_Texto extraído:_
* * * * * * * * *
Essa é uma boa pergunta e uma resposta bem dada pode ilustrar muito bem qual é a dinâmica e pedagogia divina em relação ao ser humano.
Em síntese, Deus escolheu o homem para escrever a Bíblia porque o ser humano é central no plano salvífico divino e a sua revelação não é uma imposição, mas um diálogo que respeita os limites humanos.
Para marcar a particularidade da Bíblia, poderíamos ver a lógica da revelação no islamismo contida no Alcorão, o livro sagrado do Islã. Essa religião é muitas vezes acostada ao Cristianismo porque, como nós, eles também se baseiam em um livro sagrado, o Alcorão. De acordo com a tradição muçulmana, Maomé, aos 40 anos, recebeu a visita do Arcanjo Gabriel e este lhe fez revelações acerca da existência de um único deus, Allah, e que Maomé, assim como Abraão, Moisés e Jesus, era um de seus profetas, tendo como principal missão a divulgação de palavra divina entre os homens. Maomé, dada a suposta condição de iletrado, buscou recitar as revelações que lhe eram feitas e, após a sua morte, esses ensinamentos foram reunidos e compilados no chamado Alcorão, que em árabe significa “recitação”.
Para nós cristãos e judeus, a lógica da revelação divina não é a mesma. É verdade que como os muçulmanos, acreditamos que o nosso Livro, a Bíblia, vem de Deus. Mas não foi ditada: foi escrita por seres humanos INSPIRADOS pelo Espírito Santo. O detalhe particular dos autores da Bíblia está, portanto, no tema da “inspiração”, coisa não tão simples de entender. Veja esse artigo, onde explicamos de maneira mais direta esse tema (https://www.abiblia.org/ver.php?id=5993 ).
Dando uma resposta direta à sua pergunta, retomando quanto dito já acima, a escolha de seres humanos como escritores da Bíblia tem a ver com a natureza da relação divina com o ser humano. Deus quis que fosse assim porque essa é a sua lógica quando se trata de comunicação conosco. Caberia aqui, assim, explicar qual é essa lógica, recordando sempre que, o fato de terem sido escritos por inspiração do Espírito Santo (cf. Jo 20,31; 2Tm 3,16; 2Pd 1,19-21; 3,15-16), os livros da Bíblia, em última instância, têm a Deus por autor.
A pedagogia divina
Para explicar a lógica divina da revelação, recorro a uma imagem, limitada, mas eficaz, já usada em outras respostas aqui no site. Imaginemos a Deus como um professor de matemática e nós como alunos. Houve um tempo de nossas vidas quanto tivemos que aprender a soma de 1 + 1, coisa que conseguimos graças à paciência do nosso professor, quando éramos pequeninos. É uma conta básica e insignificante para alguém que sabe resolver equações complicadas, mas é fundamental como base do nosso conhecimento e, mesmo não nos dando contas, precisamos disso para resolver contas complicadas. Além disso, por esse aprendizado devem ainda passar as crianças que hoje entram na escola. Ou seja, mesmo já sendo do conhecimento de todos que 1+1 é igual a 2, as crianças precisam aprender isso.
* * * * * * * * *
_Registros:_
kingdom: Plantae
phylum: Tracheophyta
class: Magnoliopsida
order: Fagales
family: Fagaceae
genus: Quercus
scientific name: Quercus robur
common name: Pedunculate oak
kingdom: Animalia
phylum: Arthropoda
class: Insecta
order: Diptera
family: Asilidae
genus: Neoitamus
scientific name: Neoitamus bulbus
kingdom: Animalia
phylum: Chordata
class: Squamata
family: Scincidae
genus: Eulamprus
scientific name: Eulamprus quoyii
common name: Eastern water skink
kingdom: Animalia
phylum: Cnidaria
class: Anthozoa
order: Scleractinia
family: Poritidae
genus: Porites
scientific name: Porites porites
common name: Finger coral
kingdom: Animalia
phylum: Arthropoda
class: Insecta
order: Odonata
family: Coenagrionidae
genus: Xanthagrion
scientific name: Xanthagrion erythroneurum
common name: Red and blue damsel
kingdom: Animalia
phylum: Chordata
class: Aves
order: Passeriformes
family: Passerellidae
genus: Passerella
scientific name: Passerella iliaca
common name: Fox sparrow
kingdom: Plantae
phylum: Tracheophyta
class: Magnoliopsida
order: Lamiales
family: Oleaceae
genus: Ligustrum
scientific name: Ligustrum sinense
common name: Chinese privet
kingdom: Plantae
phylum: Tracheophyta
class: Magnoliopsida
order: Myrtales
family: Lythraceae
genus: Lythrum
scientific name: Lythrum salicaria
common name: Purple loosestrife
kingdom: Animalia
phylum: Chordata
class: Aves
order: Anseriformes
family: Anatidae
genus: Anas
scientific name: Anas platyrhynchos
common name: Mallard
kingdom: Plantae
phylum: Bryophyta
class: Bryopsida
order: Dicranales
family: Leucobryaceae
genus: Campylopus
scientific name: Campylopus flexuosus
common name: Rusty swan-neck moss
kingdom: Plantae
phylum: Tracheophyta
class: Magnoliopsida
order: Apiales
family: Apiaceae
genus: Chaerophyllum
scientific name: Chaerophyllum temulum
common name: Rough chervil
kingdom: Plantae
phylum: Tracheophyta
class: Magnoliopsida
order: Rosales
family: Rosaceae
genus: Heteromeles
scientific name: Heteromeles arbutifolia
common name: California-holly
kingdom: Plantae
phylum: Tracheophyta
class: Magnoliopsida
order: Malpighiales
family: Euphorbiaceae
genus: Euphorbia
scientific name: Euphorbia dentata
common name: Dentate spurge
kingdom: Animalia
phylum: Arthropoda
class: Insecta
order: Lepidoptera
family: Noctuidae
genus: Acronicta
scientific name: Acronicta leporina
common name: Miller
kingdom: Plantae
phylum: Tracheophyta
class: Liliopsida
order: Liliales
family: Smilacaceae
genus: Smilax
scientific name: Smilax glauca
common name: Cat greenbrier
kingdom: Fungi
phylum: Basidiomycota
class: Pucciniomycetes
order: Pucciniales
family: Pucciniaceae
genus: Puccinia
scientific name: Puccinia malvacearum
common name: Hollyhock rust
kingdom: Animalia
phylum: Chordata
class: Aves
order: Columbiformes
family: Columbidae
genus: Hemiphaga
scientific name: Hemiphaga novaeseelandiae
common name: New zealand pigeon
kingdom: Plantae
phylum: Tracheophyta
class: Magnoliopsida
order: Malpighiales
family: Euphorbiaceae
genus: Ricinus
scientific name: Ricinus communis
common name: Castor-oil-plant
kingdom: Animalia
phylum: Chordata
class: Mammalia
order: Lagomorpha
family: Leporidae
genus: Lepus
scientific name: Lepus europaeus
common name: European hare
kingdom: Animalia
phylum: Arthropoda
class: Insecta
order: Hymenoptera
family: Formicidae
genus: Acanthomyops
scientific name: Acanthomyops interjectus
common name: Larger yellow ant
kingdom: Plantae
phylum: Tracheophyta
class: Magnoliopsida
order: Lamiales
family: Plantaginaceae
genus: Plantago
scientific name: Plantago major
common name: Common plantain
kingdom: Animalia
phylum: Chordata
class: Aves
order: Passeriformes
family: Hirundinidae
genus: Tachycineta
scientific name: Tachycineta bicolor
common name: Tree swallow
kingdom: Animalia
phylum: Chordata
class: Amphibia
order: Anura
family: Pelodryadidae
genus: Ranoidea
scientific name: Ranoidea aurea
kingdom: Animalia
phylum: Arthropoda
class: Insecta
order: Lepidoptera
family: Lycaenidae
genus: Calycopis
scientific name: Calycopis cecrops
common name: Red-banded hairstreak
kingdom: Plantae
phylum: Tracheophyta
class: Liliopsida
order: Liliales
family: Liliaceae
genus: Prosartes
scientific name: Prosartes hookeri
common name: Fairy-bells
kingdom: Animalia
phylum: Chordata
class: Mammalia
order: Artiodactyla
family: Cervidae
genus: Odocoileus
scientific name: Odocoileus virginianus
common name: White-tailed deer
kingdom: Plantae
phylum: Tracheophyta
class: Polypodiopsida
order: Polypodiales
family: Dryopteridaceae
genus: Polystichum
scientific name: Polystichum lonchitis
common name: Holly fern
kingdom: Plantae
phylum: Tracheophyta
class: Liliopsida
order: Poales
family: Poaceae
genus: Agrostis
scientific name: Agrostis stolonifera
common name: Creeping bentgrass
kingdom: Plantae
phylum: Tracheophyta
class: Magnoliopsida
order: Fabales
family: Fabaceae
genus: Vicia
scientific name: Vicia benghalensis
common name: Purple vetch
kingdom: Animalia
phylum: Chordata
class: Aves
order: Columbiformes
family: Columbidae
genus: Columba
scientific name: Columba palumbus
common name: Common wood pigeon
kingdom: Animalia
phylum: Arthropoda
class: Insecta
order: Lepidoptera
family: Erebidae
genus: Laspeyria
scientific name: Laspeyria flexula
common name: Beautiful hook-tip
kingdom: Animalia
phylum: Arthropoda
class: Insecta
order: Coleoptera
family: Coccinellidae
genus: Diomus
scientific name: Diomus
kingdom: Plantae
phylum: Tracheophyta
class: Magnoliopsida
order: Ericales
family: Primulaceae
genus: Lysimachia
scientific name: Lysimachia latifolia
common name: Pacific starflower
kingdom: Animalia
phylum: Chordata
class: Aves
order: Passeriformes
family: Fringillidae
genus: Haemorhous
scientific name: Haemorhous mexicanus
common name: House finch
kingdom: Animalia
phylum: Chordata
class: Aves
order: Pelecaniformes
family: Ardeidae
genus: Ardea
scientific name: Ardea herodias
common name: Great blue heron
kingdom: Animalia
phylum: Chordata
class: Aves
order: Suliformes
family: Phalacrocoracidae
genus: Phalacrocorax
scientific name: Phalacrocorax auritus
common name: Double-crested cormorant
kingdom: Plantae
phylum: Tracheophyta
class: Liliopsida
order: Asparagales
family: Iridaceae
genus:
* * * * * * * * *
_Conjunto de tarefas:_
1) De acordo com o texto sobre a Bíblia, o que significa a palavra "Alcorão" em árabe?
2) Diga se cada afirmação concorda com o texto sobre a Bíblia, respondendo sim ou não e citando as palavras do texto que decidem:
(a) Maomé recebeu a visita do Arcanjo Gabriel aos 40 anos.
(b) A Bíblia foi ditada por Deus aos seus autores.
(c) Na imagem usada para explicar a revelação, Deus é comparado a um professor de matemática.
3) Extraia do texto sobre a Bíblia o trecho que começa nas palavras "Dando uma resposta" e termina logo após "Deus por autor.".
A listagem é um material independente do texto.

_Respostas às tarefas:_
1) Significa "recitação".

2)
(a) Sim: "Maomé, aos 40 anos, recebeu a visita do Arcanjo Gabriel"
(b) Não: "Mas não foi ditada: foi escrita por seres humanos INSPIRADOS pelo Espírito Santo."
(c) Sim: "Imaginemos a Deus como um professor de matemática e nós como alunos."

3)
Dando uma resposta direta à sua pergunta, retomando quanto dito já acima, a escolha de seres humanos como escritores da Bíblia tem a ver com a natureza da relação divina com o ser humano. Deus quis que fosse assim porque essa é a sua lógica quando se trata de comunicação conosco. Caberia aqui, assim, explicar qual é essa lógica, recordando sempre que, o fato de terem sido escritos por inspiração do Espírito Santo (cf. Jo 20,31; 2Tm 3,16; 2Pd 1,19-21; 3,15-16), os livros da Bíblia, em última instância, têm a Deus por autor.